Napoleon Solo, the dominant 6 1/2-length winner of last Saturday’s Grade 1 Champagne Stakes at Aqueduct, will bypass the $2 million Breeders’ Cup Juvenile on Oct. 31 at Del Mar, be put away for the season, and point to a 3-year-old campaign, trainer Chad Summers said Wednesday.
“He ran really fast and really hard and we feel it’s the fair thing to do,” said Summers, who trains Napoleon Solo for Al Gold. “It wasn’t an easy decision but at the same they went six furlongs in 1:07.88, just missed Kelly Kip’s [six-furlong] track record, and ran the fourth fastest Champagne.
“Me and Al, we’re students of the game and he’d be a bounce candidate,” Summer added. “I think he showed he has a chance to be a special horse and we want to give him that opportunity.”
Summers said Napoleon Solo will be sent to the farm for 30 to 45 days before spending the winter at Palm Meadows, a training center in South Florida.
The connections of Intrepido, winner of the Grade 1 American Pharoah Stakes at Santa Anita last Saturday, will have to pay a $100,000 supplemental fee to make their horse eligible to run in the Juvenile.
Trainer Jeff Mullins said while he expects owners Ruben Islas and Michele Arthur to pay that fee, he cautioned them about being in a hurry to write the check.

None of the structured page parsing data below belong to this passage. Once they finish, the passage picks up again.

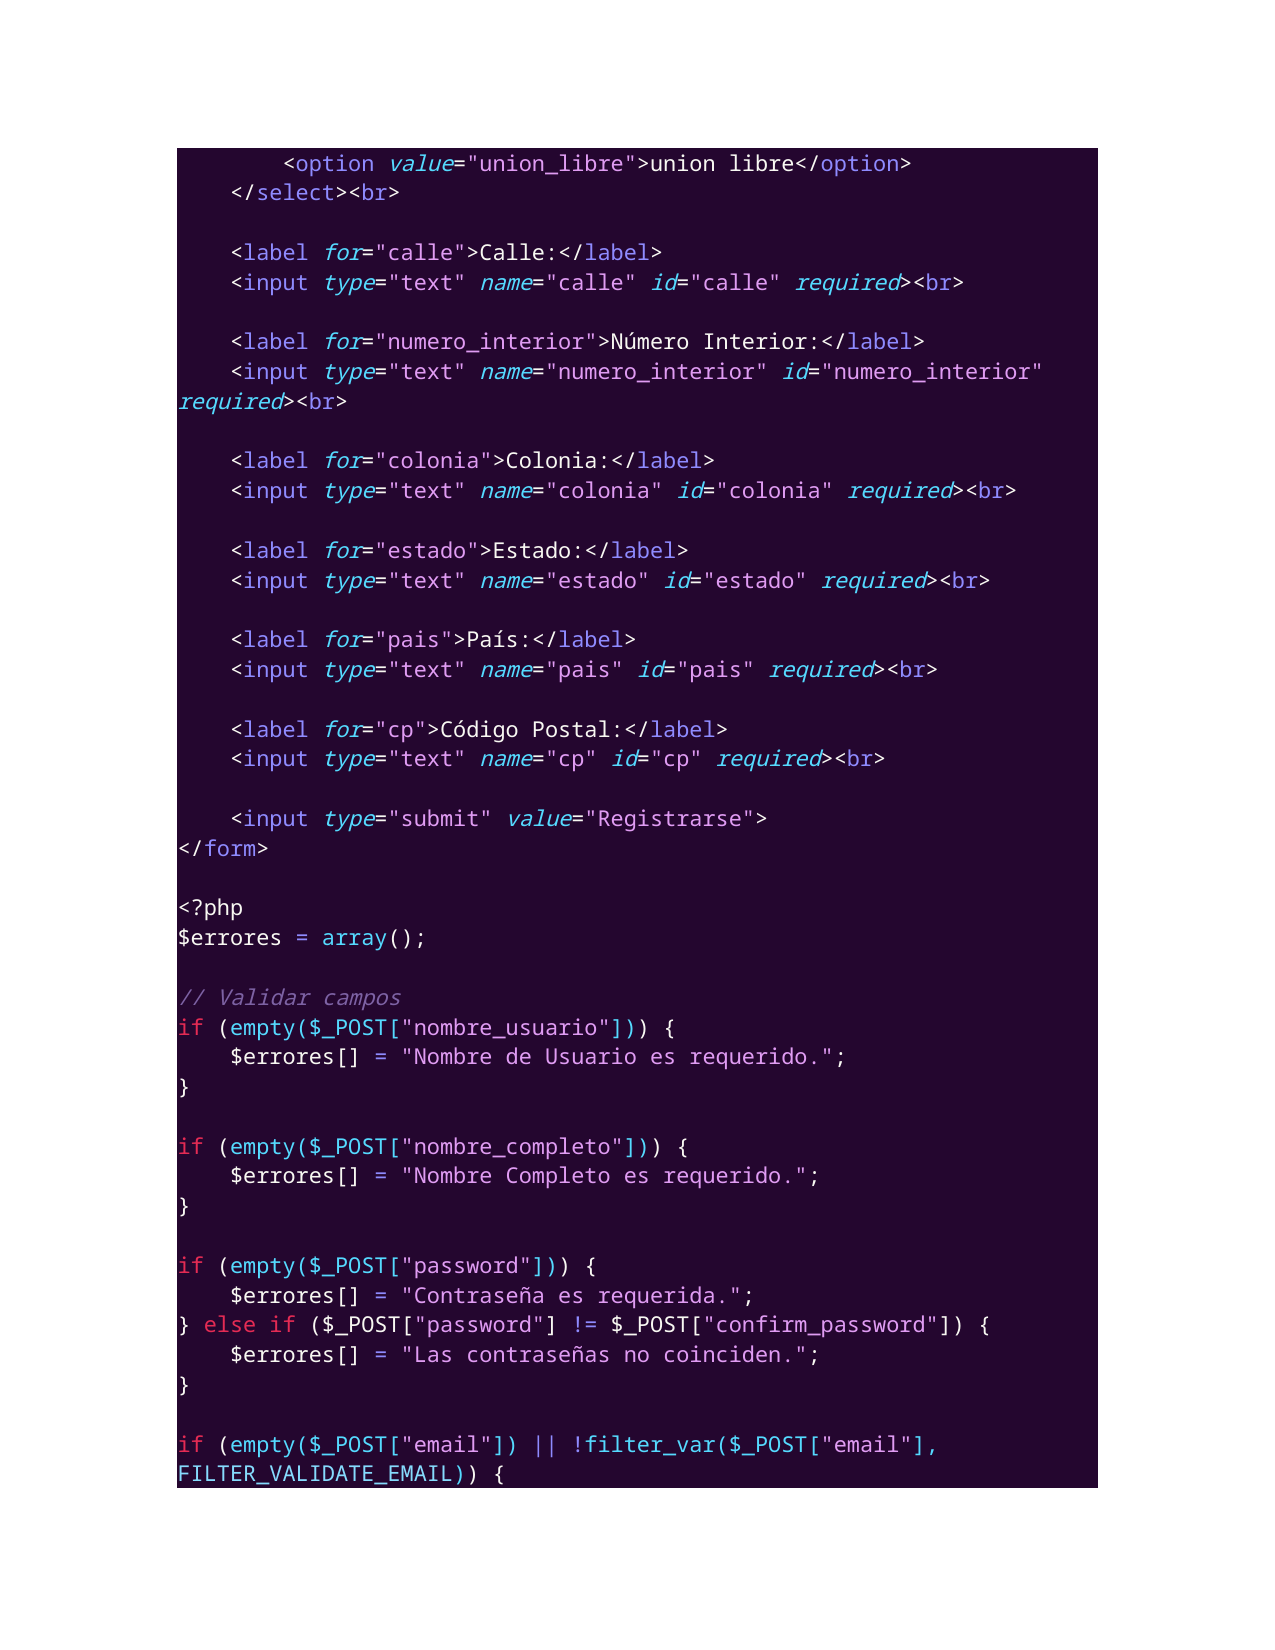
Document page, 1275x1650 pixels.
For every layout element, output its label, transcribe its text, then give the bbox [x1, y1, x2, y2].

text // Validar campos [177, 982, 1098, 1012]
text </select><br> [177, 177, 1098, 207]
text <input type="text" name="pais" id="pais" required><br> [177, 654, 1098, 684]
text if (empty($_POST["nombre_completo"])) { [177, 1131, 1098, 1161]
text } [177, 1190, 1098, 1220]
text $errores[] = "Nombre de Usuario es requerido."; [177, 1041, 1098, 1071]
text if (empty($_POST["nombre_usuario"])) { [177, 1012, 1098, 1041]
text <label for="pais">País:</label> [177, 624, 1098, 654]
text $errores[] = "Las contraseñas no coinciden."; [177, 1339, 1098, 1369]
text <input type="submit" value="Registrarse"> [177, 803, 1098, 833]
text <?php [177, 892, 1098, 922]
text if (empty($_POST["email"]) || !filter_var($_POST["email"], FILTER_VALIDATE_EMAIL)) { [177, 1429, 1098, 1488]
text } else if ($_POST["password"] != $_POST["confirm_password"]) { [177, 1309, 1098, 1339]
text <label for="cp">Código Postal:</label> [177, 714, 1098, 743]
text } [177, 1369, 1098, 1399]
text <input type="text" name="estado" id="estado" required><br> [177, 565, 1098, 594]
text $errores[] = "Contraseña es requerida."; [177, 1280, 1098, 1309]
text <label for="numero_interior">Número Interior:</label> [177, 326, 1098, 356]
text <label for="calle">Calle:</label> [177, 237, 1098, 267]
text <input type="text" name="calle" id="calle" required><br> [177, 267, 1098, 297]
text } [177, 1071, 1098, 1101]
text $errores[] = "Nombre Completo es requerido."; [177, 1161, 1098, 1190]
text <label for="estado">Estado:</label> [177, 535, 1098, 565]
text <option value="union_libre">union libre</option> [177, 148, 1098, 177]
text <input type="text" name="numero_interior" id="numero_interior" required><br> [177, 356, 1098, 416]
text <input type="text" name="cp" id="cp" required><br> [177, 743, 1098, 773]
text <label for="colonia">Colonia:</label> [177, 446, 1098, 475]
text $errores = array(); [177, 922, 1098, 952]
text </form> [177, 833, 1098, 863]
text if (empty($_POST["password"])) { [177, 1250, 1098, 1280]
text <input type="text" name="colonia" id="colonia" required><br> [177, 475, 1098, 505]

“I told them don’t jump the gun and pay this money right now,” Mullins said this week. “Wait until [pre-entry] day, make sure we’re 100 percent before we enter, then you pay their fee. If not, you don’t have to.”
Intrepido, a son of Maximus Mischief, made it 2 for2 around two turns with his three-quarter-length victory over the Bob Baffert pair of Desert Gate and Plutarch – separated by a nose for second – in the American Pharoah. Intrepido, ridden by Hector Berrios, got squeezed a little bit around the first turn, was in tight entering and again coming out of the second turn, and found his best stride very late to get the victory.
“If the horse gets a clean trip what happens?” Mullins said. “My fear was the way he [won] his maiden race, I didn’t want him in a dogfight on the lead. I asked Hector, is he kind enough you can rate him? He said, ‘I don’t think it’s going to be a problem, but we’ll be close.’ And he was close enough to find himself in a jam a few times, but he overcame it. We were very impressed with him.”
Ted Noffey’s 2 3/4-length victory in the Breeders’ Futurity made him 3 for 3 this year and likely stamped him as the favorite for the Juvenile. Ted Noffey, a son of Into Mischief trained by Todd Pletcher, has a similar profile to Pletcher’s 2022 Juvenile winner, Forte, who also won the Hopeful and Breeders’ Futurity before taking the Juvenile.
Trainer Bob Baffert said he is still considering as many as four horses for the Juvenile, including Desert Gate; Plutarch; Brant, the Del Mar Futurity winner; and Litmus Test, third in the Breeders’ Futurity at Keeneland.
Doug O’Neill said Civil Liberty, a maiden who finished third in the Del Mar Futurity and fourth in the American Pharoah, is still under Juvenile consideration.
Trainer Kenny McPeek was non-committal on sending either Breeders’ Futurity runner-up Blackout Time or Champagne third-place finisher Universe to California for the Juvenile.